**STATED TASK 1:**
In the beekeeping thread, how many top bar hives did Hoosier and his wife build?

# Help me! Help me!



## Hoosier (Aug 11, 2011)

My wife and I built four very nice TBH's with view windows in all of them. Then this spring I bought two 3# packages of bees with queens with intentions of filling the other two with swarms from or splits from the other two hives. We only did this because last year we did not see one single honeybee and thought we should help save bees. We can do that with four top bar hives running full speed. We don't need honey; my son has five hives and gives all we want. 

NOW, thanks to Michael Bush's book, catalogs from six bee supply companies, visions/worries of what to do with future excess swarms, unintentional drawings/doodling of LANGSTROTH HIVES, ... I find myself wanting a fancy Langstroth... NO I DON'T! NO I DON'T! NO I DON'T! NO I DON'T! NO I DON'T! 

SOMEBODY SAVE ME FROM MYSELF and Michael Bush!


----------



## AmericasBeekeeper (Jan 24, 2010)

There is no savng you once you have bees. The liberal/progressive thinking that there is only one way to keep bees we can work on.


----------



## oblib (Oct 28, 2011)

I started beekeeping with 10 this this year and up to 25 already. Can't seem to turn down a cutout trapout or swarm. Bees hook you quick and then you just got to get another fix:ws:


----------



## Charlie B (May 20, 2011)

**STATED TASK 2:**
Rewrite the lines of the records below, swapping "scientific name" for "taxon name" and keeping everything else the same. Omit the pictures.

**ENTRIES SUPPLIED:**

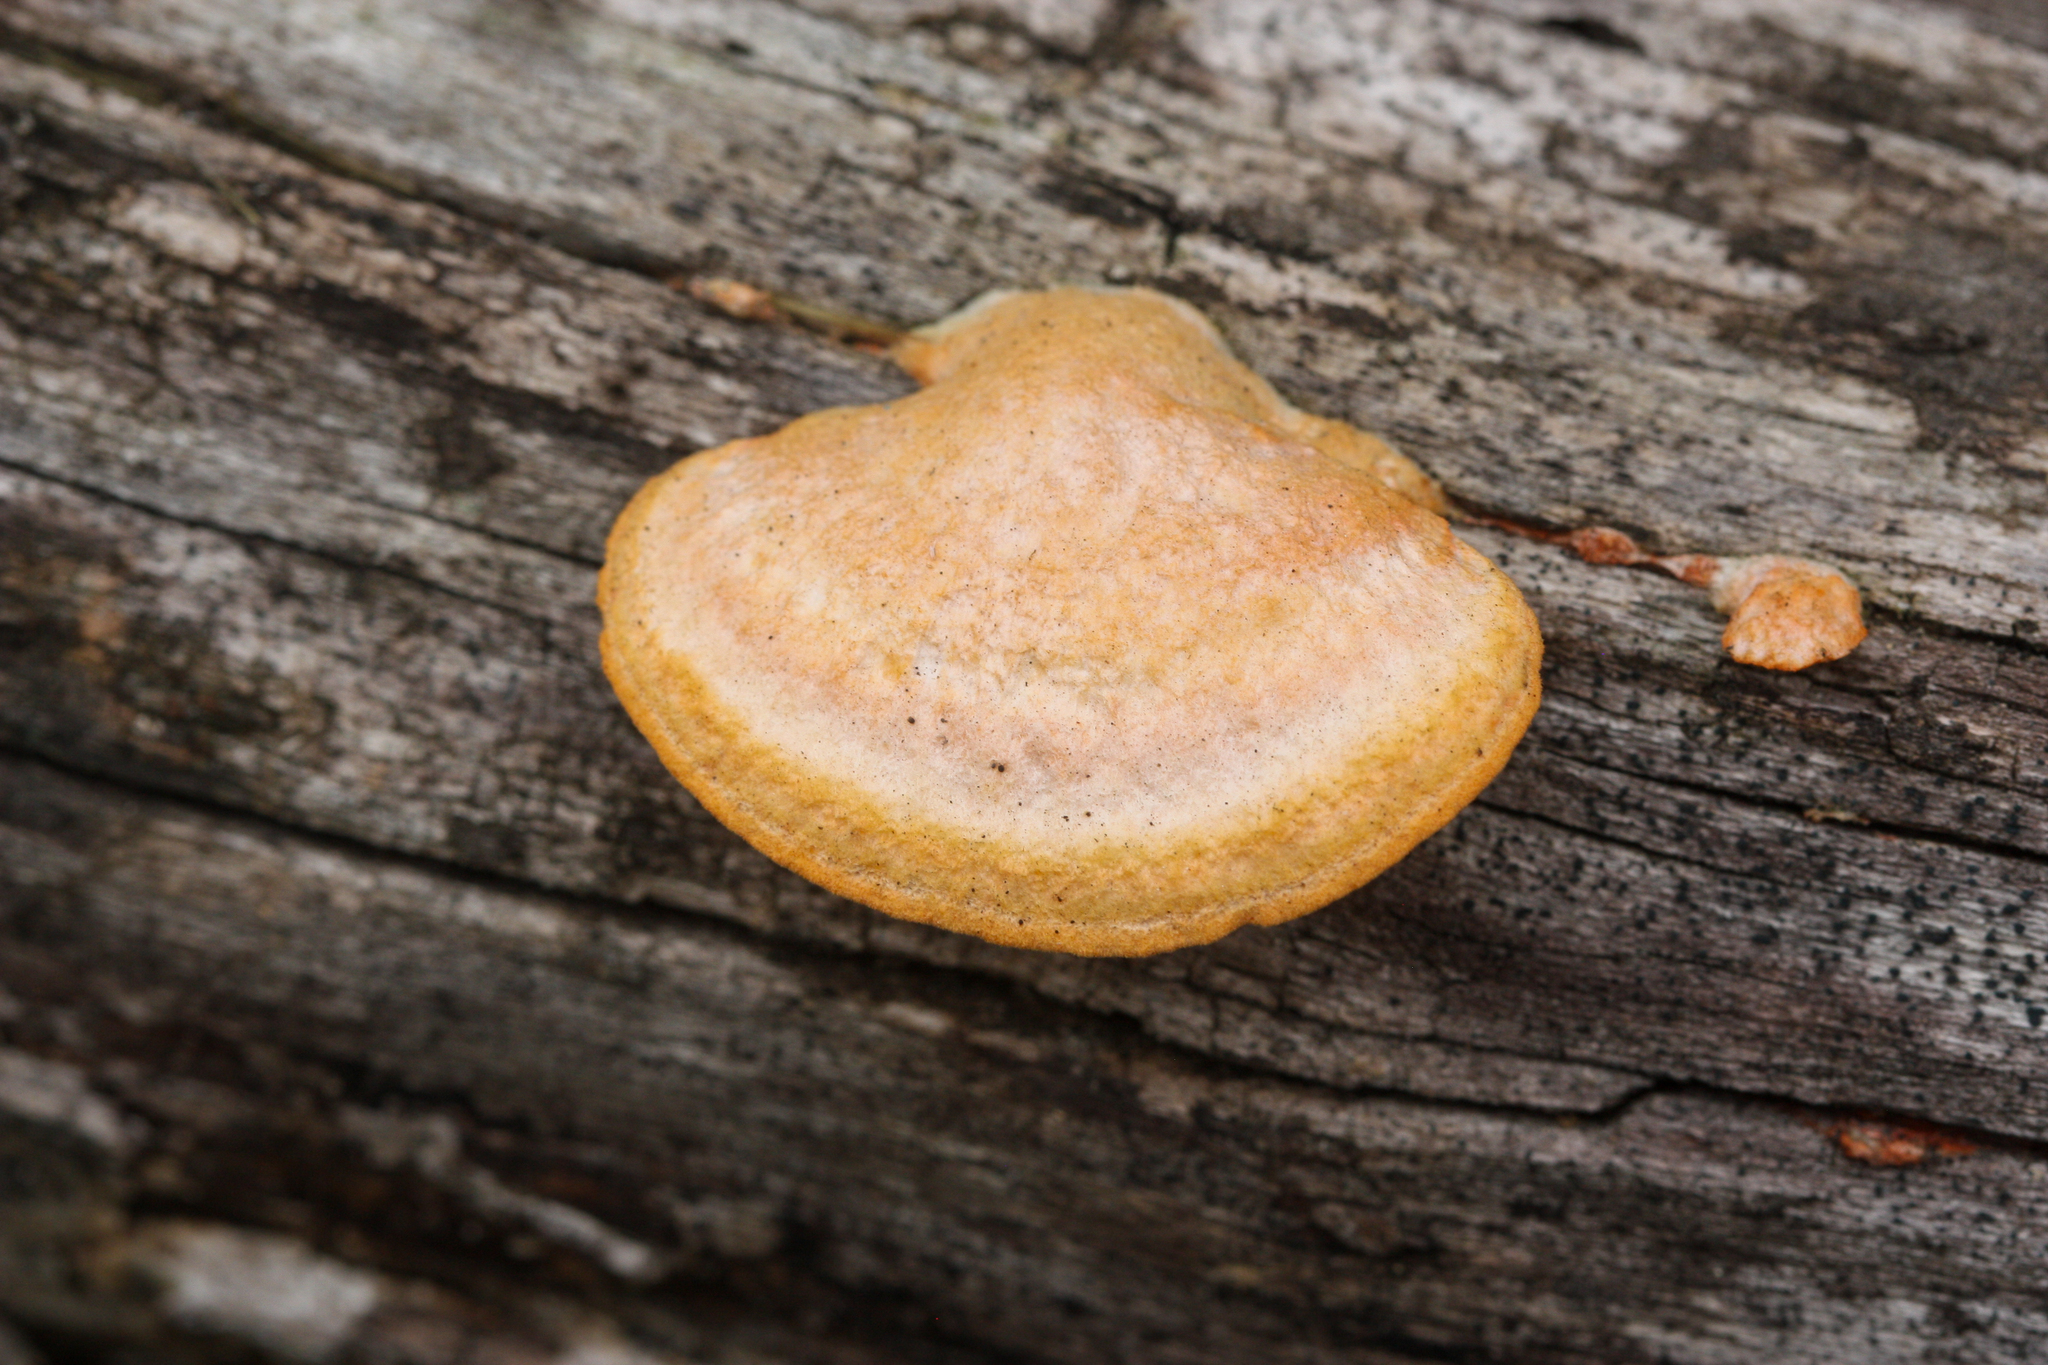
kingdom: Fungi
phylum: Basidiomycota
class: Agaricomycetes
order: Polyporales
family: Polyporaceae
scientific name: Polyporaceae
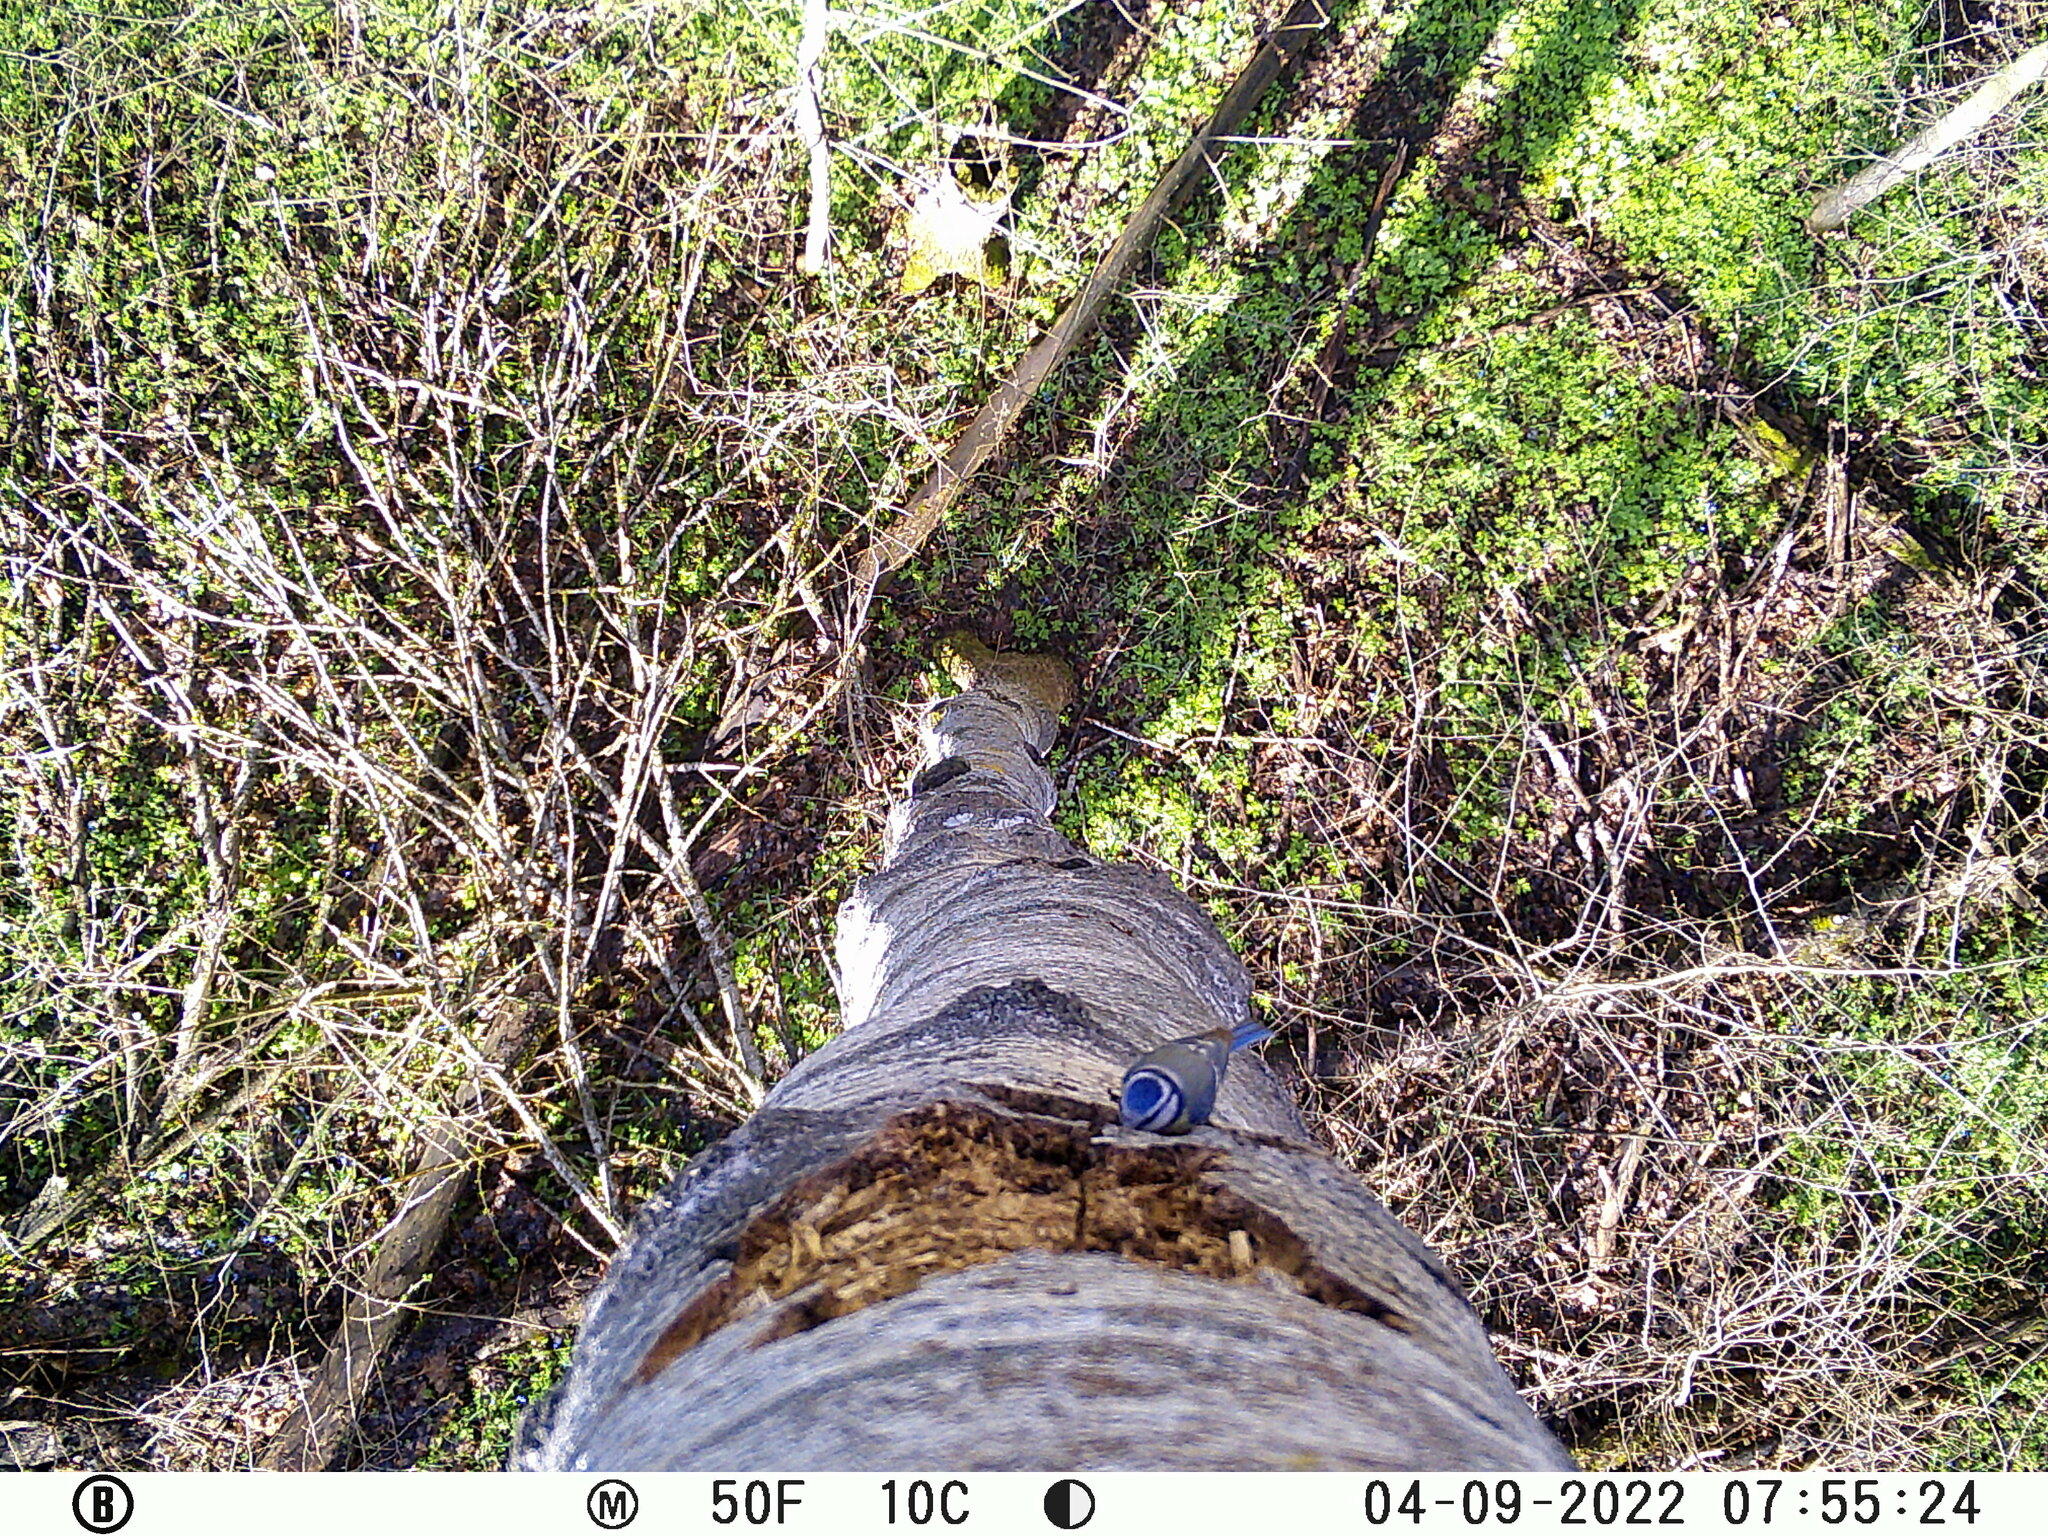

**FINISHED ANSWER 1:**
Four

**FINISHED ANSWER 2:**
kingdom: Fungi
phylum: Basidiomycota
class: Agaricomycetes
order: Polyporales
family: Polyporaceae
taxon name: Polyporaceae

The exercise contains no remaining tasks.